> TREŚĆ ZADANIA
Ustal, ile wierszy danych zawiera ciąg „center”. Podaj wyłącznie liczbę.

> DANE DO ZADANIA
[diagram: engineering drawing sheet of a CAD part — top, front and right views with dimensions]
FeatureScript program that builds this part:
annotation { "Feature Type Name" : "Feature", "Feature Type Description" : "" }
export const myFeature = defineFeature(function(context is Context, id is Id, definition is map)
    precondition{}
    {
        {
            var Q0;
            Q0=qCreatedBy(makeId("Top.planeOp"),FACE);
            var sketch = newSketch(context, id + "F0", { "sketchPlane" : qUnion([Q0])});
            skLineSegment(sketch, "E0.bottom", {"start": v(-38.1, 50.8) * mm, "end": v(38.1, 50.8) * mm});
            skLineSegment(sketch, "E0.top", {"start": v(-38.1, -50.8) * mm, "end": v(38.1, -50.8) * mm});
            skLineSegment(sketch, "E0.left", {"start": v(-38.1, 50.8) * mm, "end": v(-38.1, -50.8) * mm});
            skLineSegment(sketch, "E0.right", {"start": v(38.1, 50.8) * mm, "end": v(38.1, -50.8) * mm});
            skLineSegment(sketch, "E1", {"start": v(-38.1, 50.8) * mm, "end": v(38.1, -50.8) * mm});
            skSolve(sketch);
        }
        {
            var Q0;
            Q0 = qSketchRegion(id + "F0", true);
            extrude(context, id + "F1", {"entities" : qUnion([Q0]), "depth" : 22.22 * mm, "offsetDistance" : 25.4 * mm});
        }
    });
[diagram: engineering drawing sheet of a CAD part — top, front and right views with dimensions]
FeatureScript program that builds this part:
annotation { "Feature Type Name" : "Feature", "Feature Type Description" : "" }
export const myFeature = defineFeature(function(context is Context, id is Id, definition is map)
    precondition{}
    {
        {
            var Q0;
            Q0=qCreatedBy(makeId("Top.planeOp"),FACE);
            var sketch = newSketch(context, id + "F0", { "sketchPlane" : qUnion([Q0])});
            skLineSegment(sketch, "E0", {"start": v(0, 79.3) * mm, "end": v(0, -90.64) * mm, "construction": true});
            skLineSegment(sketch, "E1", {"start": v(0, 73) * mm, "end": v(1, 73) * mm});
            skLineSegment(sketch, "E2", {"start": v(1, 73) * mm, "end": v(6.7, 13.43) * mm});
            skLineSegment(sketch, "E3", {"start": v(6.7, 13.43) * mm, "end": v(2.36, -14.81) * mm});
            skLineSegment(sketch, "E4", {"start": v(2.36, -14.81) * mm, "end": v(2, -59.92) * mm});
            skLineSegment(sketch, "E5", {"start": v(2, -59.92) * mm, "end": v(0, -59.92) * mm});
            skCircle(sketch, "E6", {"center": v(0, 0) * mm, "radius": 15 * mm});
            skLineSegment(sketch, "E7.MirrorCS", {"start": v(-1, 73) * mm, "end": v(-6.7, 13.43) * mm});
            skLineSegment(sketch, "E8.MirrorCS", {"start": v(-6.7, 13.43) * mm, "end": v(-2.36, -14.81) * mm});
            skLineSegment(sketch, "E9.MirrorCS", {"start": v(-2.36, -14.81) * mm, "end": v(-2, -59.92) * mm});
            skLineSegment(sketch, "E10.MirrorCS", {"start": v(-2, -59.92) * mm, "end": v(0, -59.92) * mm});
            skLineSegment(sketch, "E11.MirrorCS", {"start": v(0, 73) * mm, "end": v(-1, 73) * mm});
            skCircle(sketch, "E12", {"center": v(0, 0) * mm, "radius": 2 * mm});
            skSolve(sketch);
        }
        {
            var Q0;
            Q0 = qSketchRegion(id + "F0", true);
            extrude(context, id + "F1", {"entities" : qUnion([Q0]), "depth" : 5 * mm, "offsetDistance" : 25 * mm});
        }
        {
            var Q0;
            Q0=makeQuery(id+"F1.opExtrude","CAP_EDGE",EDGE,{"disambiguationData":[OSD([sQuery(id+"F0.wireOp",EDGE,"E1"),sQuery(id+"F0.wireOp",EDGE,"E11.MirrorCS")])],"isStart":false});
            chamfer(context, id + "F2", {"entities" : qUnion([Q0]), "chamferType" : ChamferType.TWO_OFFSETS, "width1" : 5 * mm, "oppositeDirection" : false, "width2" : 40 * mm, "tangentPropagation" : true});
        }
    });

> WYNIK PONIŻEJ
2